Tal como Mateus Maurício, a esperança desta cidadã de 54 anos é que a mesma seja transformada numa escola pública As salas de aula e os outros compartimentos transformaram-se em “parada dos marginais”, aproveitando para consumirem substâncias psicotrópicas e práticas de violações sexuais, segundo o relato dos moradores. De acordo com Francisca, já foi abandonado no local o cadáver de um cidadão de aproximadamente 30 anos, o que contribuiu para o sentimento de medo e insegurança que se apossou dos munícipes. “Aqui passa-se muita coisa. Já encontramos um jovem morto o ano passado e muitas moças que têm sido violadas aqui. Nós temos filhos menores e não queremos isso no bairro”, contou Francisca Celeste. A população diz ainda que nas actuais condições, a infra-estrutura representa um grande perigo para os menores de idade, face aos relatos de supostos casos de violação sexual. Rosa Celestino, quer que se ponha fim ao “desfile dos marginais” naquela rua. Alegou que os seus quatro filhos por ali circulam diariamente para irem ao colégio, razão pela qual apela a uma intervenção de quem de direito. “Essa infra-estrutura não pode continuar abandonada. É necessário que seja devidamente ocupada, porque senão continuará a ser a casa dos bandidos”, disse. Sobre o assunto, a administradora Luísa André, prometeu fazer chegar o caso à Polícia Nacional para que se aumente a ronda no local de modo a inibir a acção dos supostos marginais.
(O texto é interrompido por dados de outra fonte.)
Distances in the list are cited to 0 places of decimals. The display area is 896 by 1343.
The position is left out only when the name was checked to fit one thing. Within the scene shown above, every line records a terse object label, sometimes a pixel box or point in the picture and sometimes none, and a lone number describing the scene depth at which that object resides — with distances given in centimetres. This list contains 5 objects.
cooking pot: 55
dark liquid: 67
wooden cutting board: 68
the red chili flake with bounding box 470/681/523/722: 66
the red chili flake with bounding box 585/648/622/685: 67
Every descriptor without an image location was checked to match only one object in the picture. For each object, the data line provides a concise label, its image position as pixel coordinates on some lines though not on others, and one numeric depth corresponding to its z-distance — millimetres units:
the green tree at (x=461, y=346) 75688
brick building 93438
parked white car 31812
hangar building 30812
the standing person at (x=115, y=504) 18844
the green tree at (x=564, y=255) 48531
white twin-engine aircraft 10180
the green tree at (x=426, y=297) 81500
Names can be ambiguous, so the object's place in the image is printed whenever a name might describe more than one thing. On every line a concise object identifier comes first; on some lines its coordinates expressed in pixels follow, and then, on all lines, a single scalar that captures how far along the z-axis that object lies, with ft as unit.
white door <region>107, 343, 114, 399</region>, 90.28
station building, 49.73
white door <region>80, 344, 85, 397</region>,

Placa do “Ministério da Educação” continua por se retirar
A falsa placa colocada pelo proprietário em 2014 continua intacta e a interpretação de quem por lá passa pela primeira vez é de que a obra foi abandonada pelo Ministério da Educação. A Administração do Camama diz que no momento do embargo, orientou o proprietário a retirar a referida placa o que não aconteceu até ao momento. “Nós já orientamos o senhor no sentido de retirar a placa, mas se for o caso, o senhor é reincidente. Pelo uso da placa falsa já cometeu um crime e ele sabia bem o que estava a fazer”, rematou Luísa André.